Nie bać się? Ufać, że Duch Święty podpowie? Co lub kto daje mi tę pewność?

Nie bać się? Ufać, że Duch Święty podpowie? Co lub kto daje mi tę pewność?

Umiłowany uczeń zapisał: „Kto trwa we Mnie, a Ja w nim, ten przynosi owoc obfity. Trwajcie we Mnie, a ja w was trwał będę”. Tę pewność daje mi Jezus. On, Głowa Ciała. Apostoł Paweł nie posługuje się poetycką przenośnią, nie przepowiada językiem odrealnionej mistyki, nie buja w obłokach. Pod Damaszkiem nabrał pewności. Pewność, o którą pytamy daje nam wiara w Jezusa, żyjącego w swoim Ciele, którym jest Kościół. A ja, ty, wszyscy stanowimy Jego cząstkę. Cząstkę Chrystusa.

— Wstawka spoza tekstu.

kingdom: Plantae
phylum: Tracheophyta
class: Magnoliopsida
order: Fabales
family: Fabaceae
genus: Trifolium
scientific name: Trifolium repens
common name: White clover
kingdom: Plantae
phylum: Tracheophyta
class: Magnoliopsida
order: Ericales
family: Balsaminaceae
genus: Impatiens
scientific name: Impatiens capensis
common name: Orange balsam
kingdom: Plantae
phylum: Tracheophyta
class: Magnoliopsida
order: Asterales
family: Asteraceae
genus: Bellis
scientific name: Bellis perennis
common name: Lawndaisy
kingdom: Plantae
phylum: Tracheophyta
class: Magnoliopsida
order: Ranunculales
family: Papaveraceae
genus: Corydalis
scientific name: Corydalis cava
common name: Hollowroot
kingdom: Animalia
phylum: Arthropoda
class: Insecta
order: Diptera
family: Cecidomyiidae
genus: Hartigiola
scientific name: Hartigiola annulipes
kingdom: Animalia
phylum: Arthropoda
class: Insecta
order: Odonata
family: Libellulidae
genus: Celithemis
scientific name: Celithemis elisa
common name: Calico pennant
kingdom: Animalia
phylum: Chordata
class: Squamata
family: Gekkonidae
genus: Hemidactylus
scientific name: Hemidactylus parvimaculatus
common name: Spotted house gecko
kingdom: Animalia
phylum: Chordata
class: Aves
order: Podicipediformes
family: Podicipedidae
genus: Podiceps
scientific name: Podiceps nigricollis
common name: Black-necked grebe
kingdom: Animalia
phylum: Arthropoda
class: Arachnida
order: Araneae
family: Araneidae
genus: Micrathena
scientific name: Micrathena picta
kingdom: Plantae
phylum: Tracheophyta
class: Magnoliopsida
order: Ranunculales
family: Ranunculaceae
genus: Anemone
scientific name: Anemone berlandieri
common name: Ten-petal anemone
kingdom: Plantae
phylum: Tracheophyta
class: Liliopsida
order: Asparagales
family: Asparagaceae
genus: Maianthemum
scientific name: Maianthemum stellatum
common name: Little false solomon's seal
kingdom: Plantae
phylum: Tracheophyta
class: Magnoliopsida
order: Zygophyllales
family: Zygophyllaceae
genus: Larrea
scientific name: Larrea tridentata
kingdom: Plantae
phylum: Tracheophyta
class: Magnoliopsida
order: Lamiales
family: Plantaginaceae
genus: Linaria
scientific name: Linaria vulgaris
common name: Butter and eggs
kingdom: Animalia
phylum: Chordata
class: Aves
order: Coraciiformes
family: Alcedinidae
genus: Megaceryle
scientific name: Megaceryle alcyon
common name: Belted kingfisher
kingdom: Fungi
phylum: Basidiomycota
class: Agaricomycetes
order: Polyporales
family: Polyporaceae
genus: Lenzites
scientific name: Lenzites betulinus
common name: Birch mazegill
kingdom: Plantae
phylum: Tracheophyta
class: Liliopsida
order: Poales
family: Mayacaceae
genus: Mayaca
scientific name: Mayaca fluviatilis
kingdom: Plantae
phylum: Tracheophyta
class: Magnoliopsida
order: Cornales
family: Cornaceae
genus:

Ta wiara pozwala nam także akceptować Kościół takim, jakim jest. Radosny w swoim przepowiadaniu, mocny wiarą męczenników, piękny w wielorakich dziełach miłości. Ale i Kościół niekiedy chory, nie potrafiący podnieść się ze swych upadków, błądzący. Bo nawet wtedy Głowa pozostaje Głową Ciała.

Dlatego przyznaję się i do Głowy, i do Ciała. Jedno bez drugiego nie istnieje.